In 1996 Bob Simon joined the team at the CBS News magazine program “60 Minutes” which has been described by the The New York Times as “one of the most esteemed news magazines on American television”.
In 2014, 60 Minutes decided to develop a feature about the island of Islay, with Bob Simon as the correspondent. The style of 60 Minutes leans heavily on the personality of the presenter, being very reporter-centred. The station initially sent a camera crew to cover Bruichladdich Day at Feis Ile, and then a producer, Vanessa Fica, spent a week on the island doing further research.

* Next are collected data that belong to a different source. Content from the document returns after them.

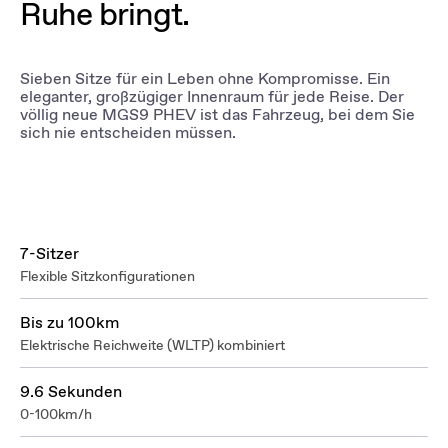
Ruhe bringt.
Sieben Sitze für ein Leben ohne Kompromisse. Ein
eleganter, großzügiger Innenraum für jede Reise. Der
völlig neue MGS9 PHEV ist das Fahrzeug, bei dem Sie
sich nie entscheiden müssen.
7-Sitzer
Flexible Sitzkonfigurationen
Bis zu 100km
Elektrische Reichweite (WLTP) kombiniert
9.6 Sekunden
0-100km/h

A second camera crew, accompanied this time by Bob Simon and veteran producer Harry Radliffe then came for the main shoot in September.
Tragically, it was to be Bob Simon’s last assignment. He was killed in a car crash while being driven in a limo in New York on February 11th 2015.

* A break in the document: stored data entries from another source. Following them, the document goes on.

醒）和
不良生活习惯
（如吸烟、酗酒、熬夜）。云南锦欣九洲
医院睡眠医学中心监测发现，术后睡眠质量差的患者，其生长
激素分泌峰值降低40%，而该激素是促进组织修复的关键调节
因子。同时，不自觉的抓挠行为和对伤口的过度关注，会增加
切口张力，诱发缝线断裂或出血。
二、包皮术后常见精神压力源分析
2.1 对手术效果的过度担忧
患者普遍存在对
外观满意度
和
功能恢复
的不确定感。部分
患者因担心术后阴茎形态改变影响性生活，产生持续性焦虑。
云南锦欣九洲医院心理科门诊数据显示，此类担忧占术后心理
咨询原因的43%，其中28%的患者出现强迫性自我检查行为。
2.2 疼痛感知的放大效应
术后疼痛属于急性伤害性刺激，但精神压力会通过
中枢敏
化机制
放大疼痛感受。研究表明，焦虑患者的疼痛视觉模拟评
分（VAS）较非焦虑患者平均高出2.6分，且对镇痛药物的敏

The shock to Bob’s colleagues was considerable, and with Harry Radliffe also facing serious health issues which could have prevented his return to work, it was assumed that the Islay piece would be lost.
Happily however, Harry made a good recovery and it was decided to try and make the Islay programme as a tribute to Bob. It was finally broadcast as “Whisky Island” on Sunday 3rd May 2015 with Steve Kroft stepping in to co-narrate the piece with Bob Simon.
The programme features a lot of interesting shots of Islay, of Bruichladdich and of other distilleries. It is perhaps particularly memorable for the evident rapport between Bob Simon and Jim McEwan.
A fitting tribute to one of the finest, and bravest, American journalists of our times. Slainte!